Al principio, por deferencia al lúgubre carácter de la misión, el viejo y su ayudante adoptaron una pose melancólica, y Tessa tuvo que emplear a fondo su resuelto buen humor para arrancarlos de ese estado. Pero como siempre, con la ayuda de una serie de ocurrentes comentarios desde la proa, salió airosa. La presencia a lo lejos, en el cielo, de otras embarcaciones de pesca también contribuyó. Tessa, alzando la voz, les preguntaba, ¿qué habéis pescado?, y ellos respondían, tanto de pescado rojo, tanto de azul, tanto de color irisado. Y tan contagioso era su entusiasmo que Justin pronto convenció a Mickie y Abraham para que echaran también un sedal, lo cual, a su vez, sirvió para que dirigieran su curiosidad por derroteros más provechosos.

—¿Se encuentra bien, señor? —preguntó Mickie desde muy cerca, mirándolo a los ojos como un viejo médico.

—Sí, estoy bien, perfectamente.

—Me parece que tiene fiebre. ¿Por qué no descansa debajo del toldo y me deja que le traiga un refresco?

—Estupendo. Beberemos juntos.

—Gracias, señor, pero yo he de ocuparme del bote.

Justin se sentó bajo el toldo, utilizando el hielo del vaso para refrescarse el cuello y la frente. Es un extraño grupo el que los acompaña, Justin debe admitirlo, pero Tessa no aplica ningún criterio a la hora de repartir invitaciones, y a uno no le queda más remedio que morderse los labios y acatar. Me alegro de verte, Porter, y a ti también, Veronica, y es siempre un placer tener aquí a la pequeña Rosie, no, a ese respecto no hay objeciones. Y Tessa siempre parece sacarle a Rosie más partido que nadie.

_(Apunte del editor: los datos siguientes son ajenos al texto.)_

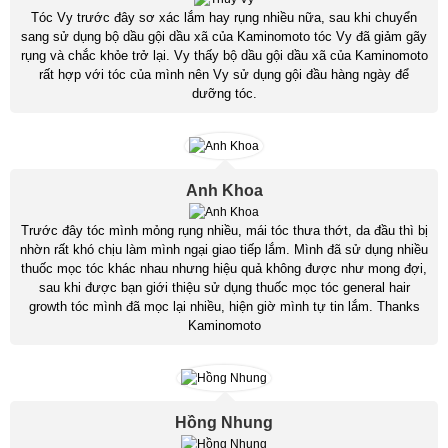
Tóc Vy trước đây sơ xác lắm hay rụng nhiều nữa, sau khi chuyển
sang sử dụng bộ dầu gội dầu xã của Kaminomoto tóc Vy đã giảm gãy
rụng và chắc khỏe trở lại. Vy thấy bộ dầu gội dầu xã của Kaminomoto
rất hợp với tóc của mình nên Vy sử dụng gội đầu hàng ngày để
dưỡng tóc.
Anh Khoa
Trước đây tóc mình mỏng rụng nhiều, mái tóc thưa thớt, da đầu thì bị
nhờn rất khó chịu làm mình ngại giao tiếp lắm. Mình đã sử dụng nhiều
thuốc mọc tóc khác nhau nhưng hiệu quả không được như mong đợi,
sau khi được bạn giới thiệu sử dụng thuốc mọc tóc general hair
growth tóc mình đã mọc lại nhiều, hiện giờ mình tự tin lắm. Thanks
Kaminomoto
Hồng Nhung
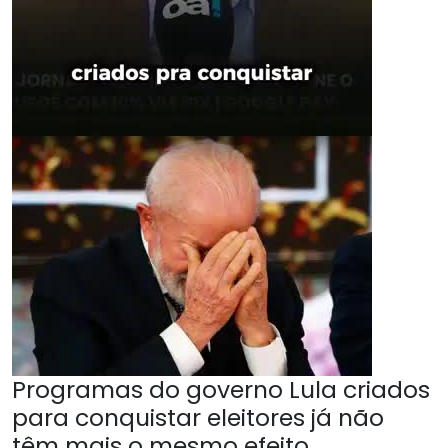
Programas do governo Lula criados
para conquistar eleitores já não
têm mais o mesmo efeito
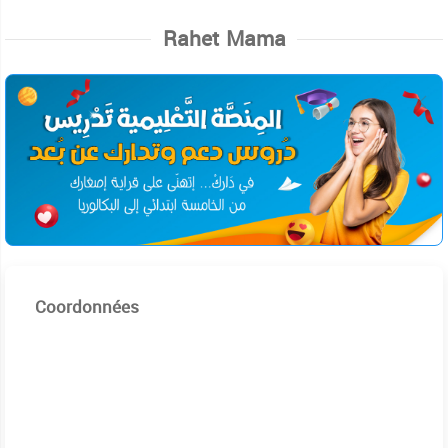
Rahet Mama
Coordonnées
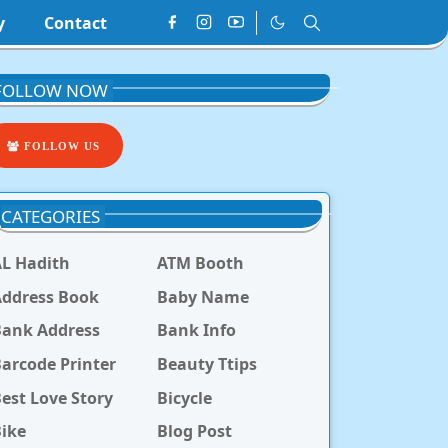
y
Contact
FOLLOW NOW
FOLLOW US
CATEGORIES
L Hadith
ATM Booth
ddress Book
Baby Name
Bank Address
Bank Info
arcode Printer
Beauty Ttips
est Love Story
Bicycle
ike
Blog Post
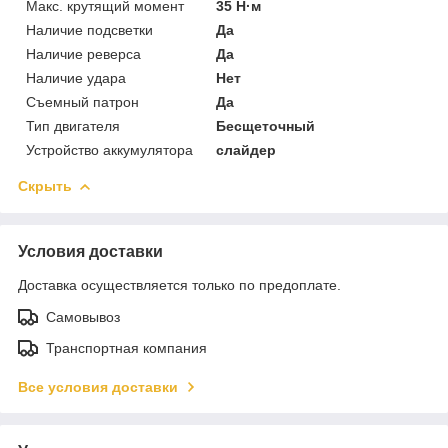
Макс. крутящий момент
35 Н·м
Наличие подсветки
Да
Наличие реверса
Да
Наличие удара
Нет
Съемный патрон
Да
Тип двигателя
Бесщеточный
Устройство аккумулятора
слайдер
Скрыть
Условия доставки
Доставка осуществляется только по предоплате.
Самовывоз
Транспортная компания
Все условия доставки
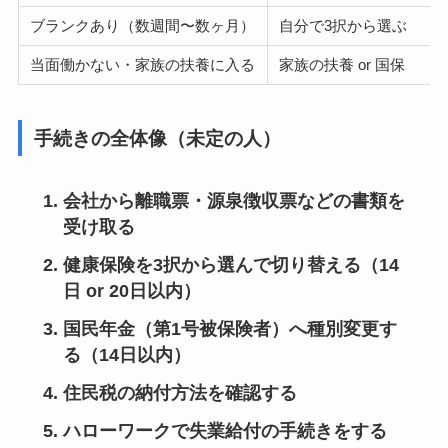
ブランクあり（数週間〜数ヶ月）
自分で3択から選ぶ
当面働かない・家族の扶養に入る
家族の扶養 or 国保
手続きの全体像（未定の人）
会社から離職票・源泉徴収票などの書類を
受け取る
健康保険を3択から選んで切り替える（14
日 or 20日以内）
国民年金（第1号被保険者）へ種別変更す
る（14日以内）
住民税の納付方法を確認する
ハローワークで失業給付の手続きをする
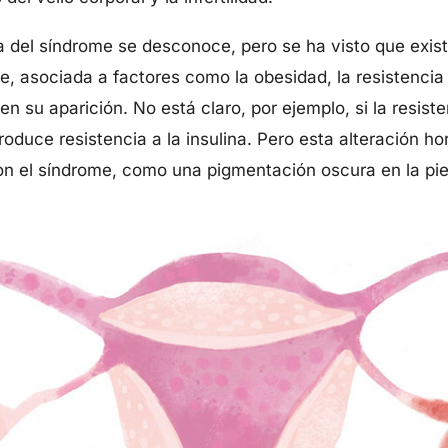
 del síndrome se desconoce, pero se ha visto que exis
, asociada a factores como la obesidad, la resistencia a
 su aparición. No está claro, por ejemplo, si la resisten
oduce resistencia a la insulina. Pero esta alteración 
n el síndrome, como una pigmentación oscura en la piel 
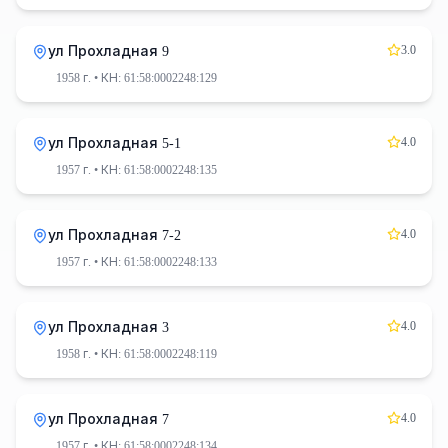
3.0
ул Прохладная 9
1958 г.
• КН: 61:58:0002248:129
4.0
ул Прохладная 5-1
1957 г.
• КН: 61:58:0002248:135
4.0
ул Прохладная 7-2
1957 г.
• КН: 61:58:0002248:133
4.0
ул Прохладная 3
1958 г.
• КН: 61:58:0002248:119
4.0
ул Прохладная 7
1957 г.
• КН: 61:58:0002248:134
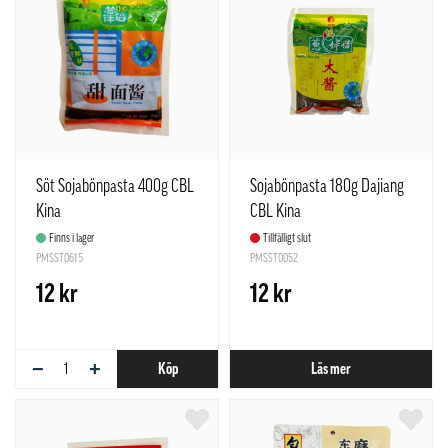
Söt Sojabönpasta 400g CBL
Sojabönpasta 180g Dajiang
Kina
CBL Kina
Finns i lager
Tillfälligt slut
PMSST0615
PMSST0052
12 kr
12 kr
−
+
Köp
Läs mer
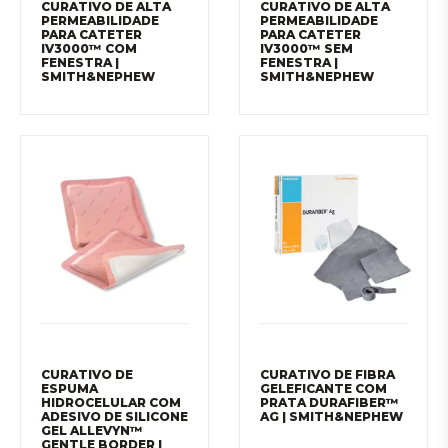
CURATIVO DE ALTA
CURATIVO DE ALTA
PERMEABILIDADE
PERMEABILIDADE
PARA CATETER
PARA CATETER
IV3000™ COM
IV3000™ SEM
FENESTRA |
FENESTRA |
SMITH&NEPHEW
SMITH&NEPHEW
CURATIVO DE
CURATIVO DE FIBRA
ESPUMA
GELEFICANTE COM
HIDROCELULAR COM
PRATA DURAFIBER™
ADESIVO DE SILICONE
AG | SMITH&NEPHEW
GEL ALLEVYN™
GENTLE BORDER |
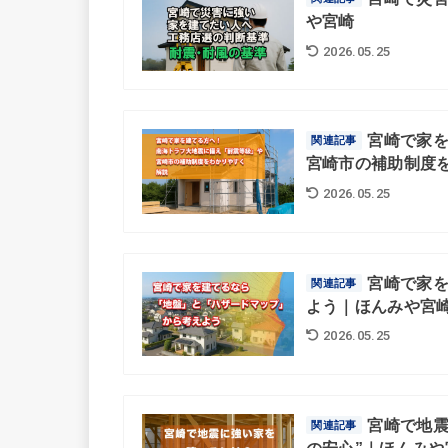
や宮崎
2026.05.25
宮崎で家
関連記事
宮崎市の補助制度
2026.05.25
宮崎で家
関連記事
よう｜ほんみや宮
2026.05.25
宮崎で地震
関連記事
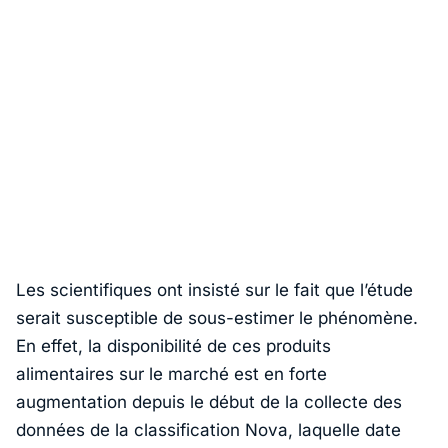
Les scientifiques ont insisté sur le fait que l’étude
serait susceptible de sous-estimer le phénomène.
En effet, la disponibilité de ces produits
alimentaires sur le marché est en forte
augmentation depuis le début de la collecte des
données de la classification Nova, laquelle date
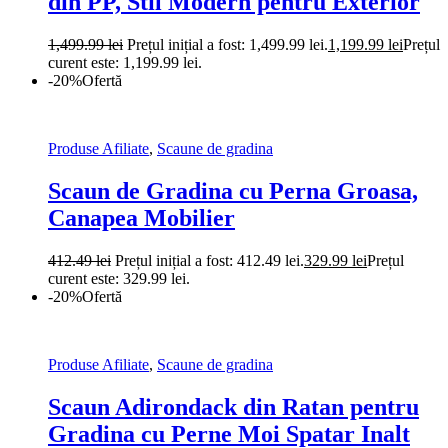
din PP, Stil Modern pentru Exterior
1,499.99
lei
Prețul inițial a fost: 1,499.99 lei.
1,199.99
lei
Prețul
curent este: 1,199.99 lei.
-20%
Ofertă
Produse Afiliate
,
Scaune de gradina
Scaun de Gradina cu Perna Groasa,
Canapea Mobilier
412.49
lei
Prețul inițial a fost: 412.49 lei.
329.99
lei
Prețul
curent este: 329.99 lei.
-20%
Ofertă
Produse Afiliate
,
Scaune de gradina
Scaun Adirondack din Ratan pentru
Gradina cu Perne Moi Spatar Inalt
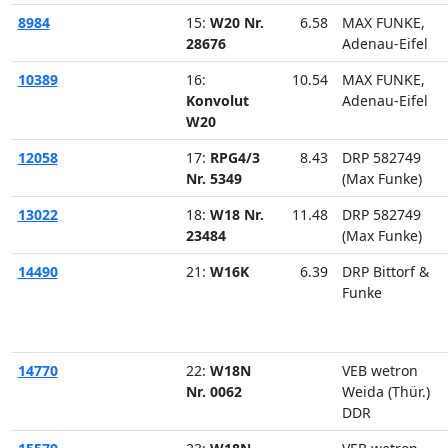
8984
15:
W20 Nr.
6.58
MAX FUNKE,
28676
Adenau-Eifel
10389
16:
10.54
MAX FUNKE,
Konvolut
Adenau-Eifel
W20
12058
17:
RPG4/3
8.43
DRP 582749
Nr. 5349
(Max Funke)
13022
18:
W18 Nr.
11.48
DRP 582749
23484
(Max Funke)
14490
21:
W16K
6.39
DRP Bittorf &
Funke
14770
22:
W18N
VEB wetron
Nr. 0062
Weida (Thür.)
DDR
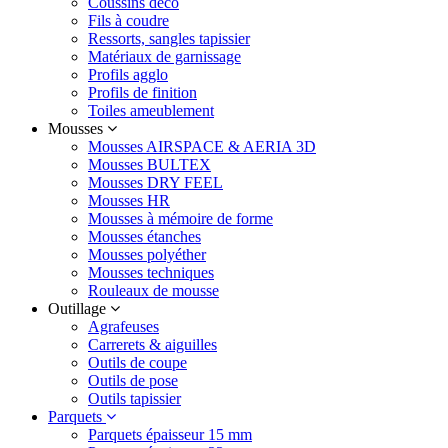
Coussins déco
Fils à coudre
Ressorts, sangles tapissier
Matériaux de garnissage
Profils agglo
Profils de finition
Toiles ameublement
Mousses
Mousses AIRSPACE & AERIA 3D
Mousses BULTEX
Mousses DRY FEEL
Mousses HR
Mousses à mémoire de forme
Mousses étanches
Mousses polyéther
Mousses techniques
Rouleaux de mousse
Outillage
Agrafeuses
Carrerets & aiguilles
Outils de coupe
Outils de pose
Outils tapissier
Parquets
Parquets épaisseur 15 mm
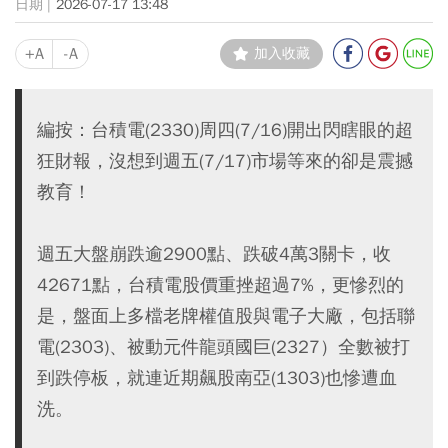
2026-07-17 13:48
+A
-A
加入收藏
編按：台積電(2330)周四(7/16)開出閃瞎眼的超
狂財報，沒想到週五(7/17)市場等來的卻是震撼
教育！
週五大盤崩跌逾2900點、跌破4萬3關卡，收
42671點，台積電股價重挫超過7%，更慘烈的
是，盤面上多檔老牌權值股與電子大廠，包括聯
電(2303)、被動元件龍頭國巨(2327）全數被打
到跌停板，就連近期飆股南亞(1303)也慘遭血
洗。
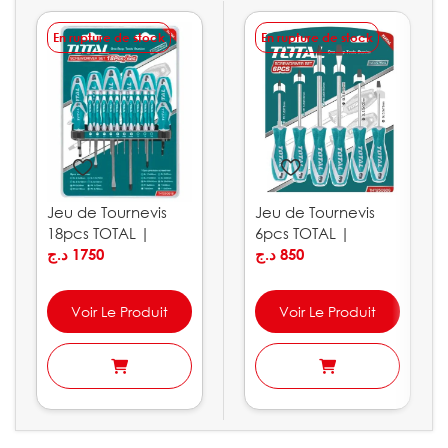
En rupture de stock
En rupture de stock
Jeu de Tournevis
Jeu de Tournevis
18pcs TOTAL |
6pcs TOTAL |
THT250618
د.ج
1750
THT250606
د.ج
850
Voir Le Produit
Voir Le Produit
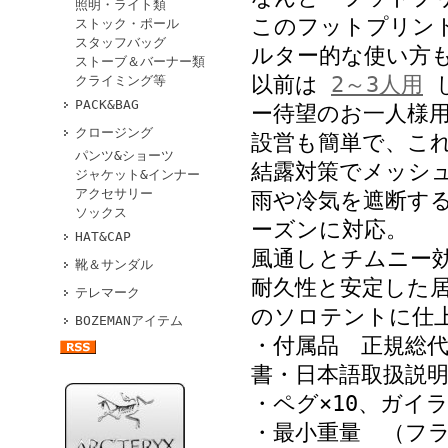
照明・ライト類
このフットプリン
ストック・ポール
スタッフバッグ
ルター的な使い方
ストーブ＆バーナー類
以前は
2～3人用
し
クライミング等
PACK&BAG
ー待望のお一人様
クロージング
設営も簡単で、こ
パンツ&ショーツ
結露対策でメッシ
ジャケット&インナー
アクセサリー
雨や冷気を遮断す
ソックス
ーズンに対応。
HAT&CAP
風通しとチムニー
靴＆サンダル
耐久性と安定した
テレマーク
のソロテントに仕
BOZEMANアイテム
・付属品 正規総
書・日本語取扱説
・ペグ×10、ガイラ
・最小重量 （フラ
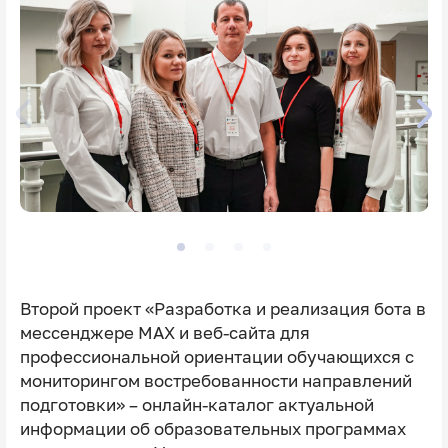
Второй проект «Разработка и реализация бота в
мессенджере MAX и веб-сайта для
профессиональной ориентации обучающихся с
мониторингом востребованности направлений
подготовки» – онлайн-каталог актуальной
информации об образовательных программах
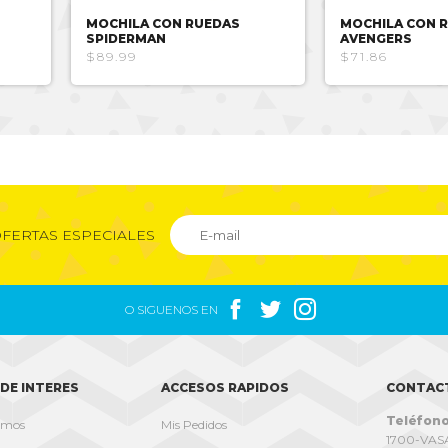
MOCHILA CON RUEDAS
MOCHILA CON 
SPIDERMAN
AVENGERS
$89.99
$71.86
FERTAS ESPECIALES



O SIGUENOS EN
DE INTERES
ACCESOS RAPIDOS
CONTAC
Teléfono
omos
Mis Pedidos
1700-VASA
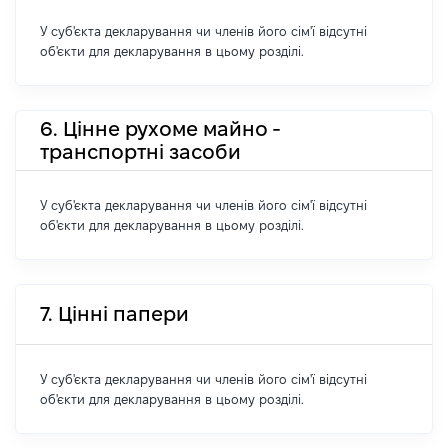
У суб'єкта декларування чи членів його сім'ї відсутні
об'єкти для декларування в цьому розділі.
6. Цінне рухоме майно -
транспортні засоби
У суб'єкта декларування чи членів його сім'ї відсутні
об'єкти для декларування в цьому розділі.
7. Цінні папери
У суб'єкта декларування чи членів його сім'ї відсутні
об'єкти для декларування в цьому розділі.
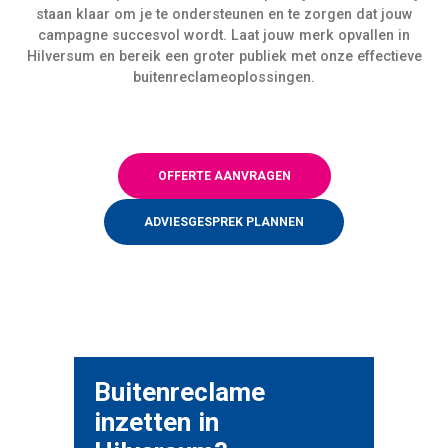
staan klaar om je te ondersteunen en te zorgen dat jouw
campagne succesvol wordt. Laat jouw merk opvallen in
Hilversum en bereik een groter publiek met onze effectieve
buitenreclameoplossingen.
OFFERTE AANVRAGEN
ADVIESGESPREK PLANNEN
Buitenreclame
inzetten in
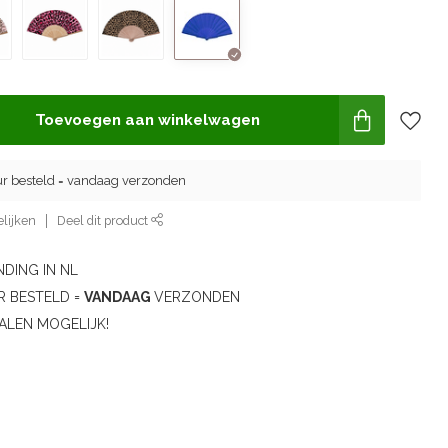
Toevoegen aan winkelwagen
ur besteld = vandaag verzonden
lijken
Deel dit product
DING IN NL
R BESTELD =
VANDAAG
VERZONDEN
ALEN MOGELIJK!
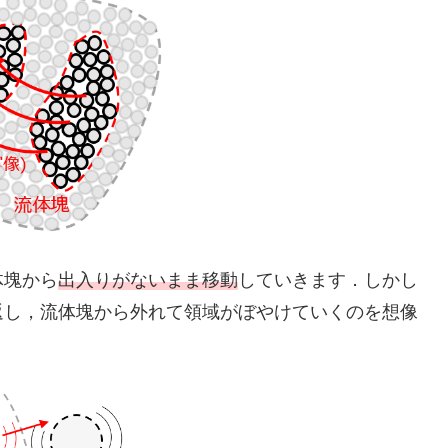
体塊から
出入りがないまま移動
していきます．しかし
返し，流体塊から外れて領域がぼやけていくのを想像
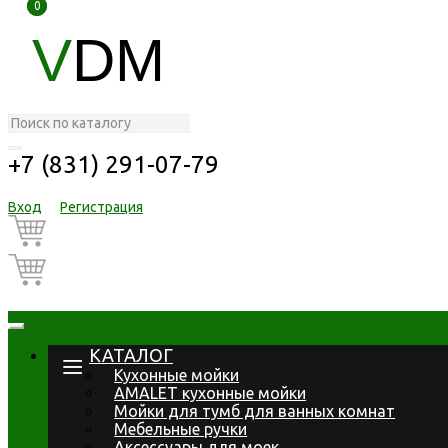
0
0
V
DM
+7 (831) 291-07-79
Вход
Регистрация
КАТАЛОГ
Кухонные мойки
AMALET кухонные мойки
Мойки для тумб для ванных комнат
Мебельные ручки
Аксессуары для моек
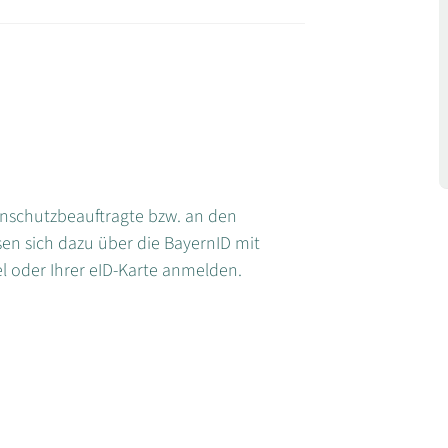
enschutzbeauftragte bzw. an den
en sich dazu über die BayernID mit
l oder Ihrer eID-Karte anmelden.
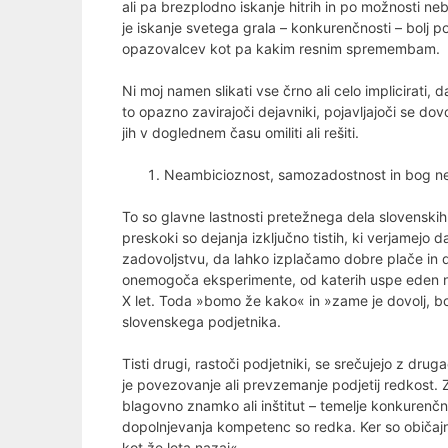
ali pa brezplodno iskanje hitrih in po možnosti neb
je iskanje svetega grala – konkurenčnosti – bolj 
opazovalcev kot pa kakim resnim spremembam.
Ni moj namen slikati vse črno ali celo implicirati,
to opazno zavirajoči dejavniki, pojavljajoči se dovo
jih v doglednem času omiliti ali rešiti.
Neambicioznost, samozadostnost in bog ne
To so glavne lastnosti pretežnega dela slovenskih
preskoki so dejanja izključno tistih, ki verjamejo
zadovoljstvu, da lahko izplačamo dobre plače in d
onemogoča eksperimente, od katerih uspe eden na
X let. Toda »bomo že kako« in »zame je dovolj, bo
slovenskega podjetnika.
Tisti drugi, rastoči podjetniki, se srečujejo z dr
je povezovanje ali prevzemanje podjetij redkost. Ze
blagovno znamko ali inštitut – temelje konkurenč
dopolnjevanja kompetenc so redka. Ker so običajno
kot že leta nazaj«.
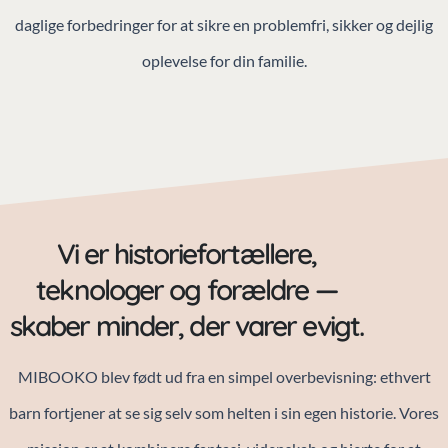
daglige forbedringer for at sikre en problemfri, sikker og dejlig
oplevelse for din familie.
Vi er historiefortællere,
teknologer og forældre —
skaber minder, der varer evigt.
MIBOOKO blev født ud fra en simpel overbevisning: ethvert
barn fortjener at se sig selv som helten i sin egen historie. Vores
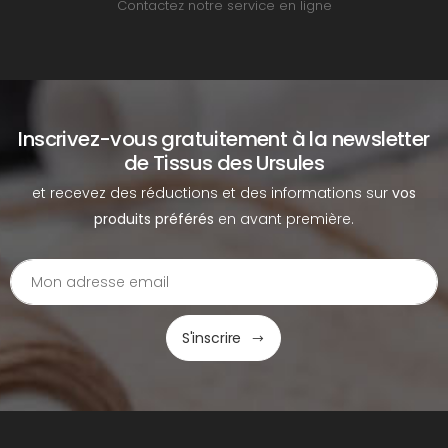
Contactez notre service en ligne
Inscrivez-vous gratuitement à la newsletter
de Tissus des Ursules
et recevez des réductions et des informations sur
vos
produits préférés
en avant première.
S'inscrire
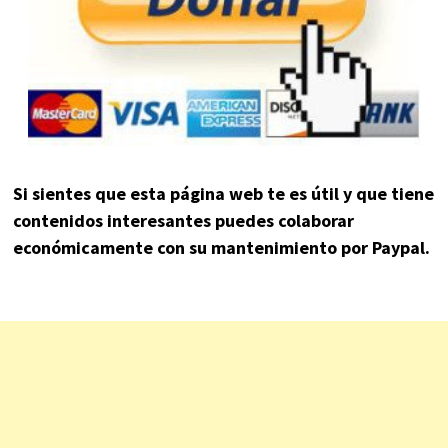
Si sientes que esta página web te es útil y que tiene
contenidos interesantes puedes colaborar
económicamente con su mantenimiento por Paypal.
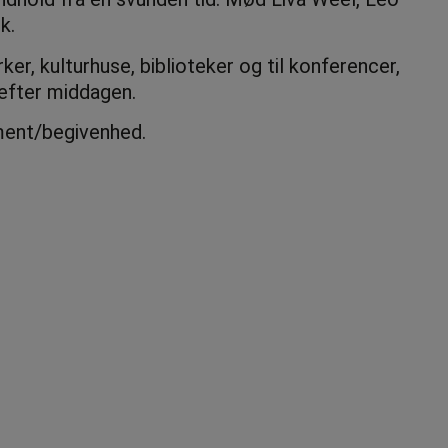
k.
er, kulturhuse, biblioteker og til konferencer,
 efter middagen.
ment/begivenhed.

Pero en cuanto a Bernard y Celly Pellegrin, eso, cariño, ha sido un error, y qué típico de Bernard traerse tres raquetas, no sólo una, en su monstruoso equipo de tenis. Por lo que respecta a los Woodrow, francamente, ya va siendo hora de que abandones esa loable pero errónea convicción de que incluso los menos prometedores de los hombres tienen un corazón de oro, y que tú eres la persona que ha de demostrarlo. Y, por Dios, deja de mirarme como si te dispusieras a hacerme el amor de un momento a otro. El pobre Sandy ya tiene bastante con mirarte por debajo de la falda como para provocarlo más aún.

—¿Qué pasa? —preguntó Justin de pronto.

Al principio pensó que era Mustafa. Gradualmente cayó en la cuenta de que Mickie le tiraba del hombro de la camisa y lo sacudía para despertarlo.

—Ya hemos llegado, señor. Lo acompañaremos.

—No será necesario.

—Es muy necesario, señor.


Was fehlt dir?
—preguntó Abraham por encima del hombro de Mickie.


Nichts.
Nada. Estoy bien. Son ustedes muy amables.

—Beba un poco más de agua —sugirió Mickie, tendiéndole un vaso de agua fresca.

Forman toda una columna, trepando por los bloques de lava aquí en la cuna de la civilización, ha de admitir Justin. «Nunca me había fijado en que hubiera tantas personas civilizadas por aquí», le dice a Tessa, haciendo el número del inglés cretino, y Tessa ríe para él, con esa risa callada que tiene cuando sonríe deliciosamente y se convulsiona y hace en general todo aquello propio de la risa pero sin sonido alguno. Gloria encabeza la marcha, como no podía ser de otro modo. Con su andar de realeza británica, bien puede sacarnos ventaja a todos. Pellegrin despotrica, lo que también es normal. Su esposa, Celly, dice que no le sienta bien el calor, ¿cuál es la novedad? Rosie Coleridge, en la espalda de su padre, canta en honor de Tessa. ¿Cómo demonios hemos cabido todos en el bote?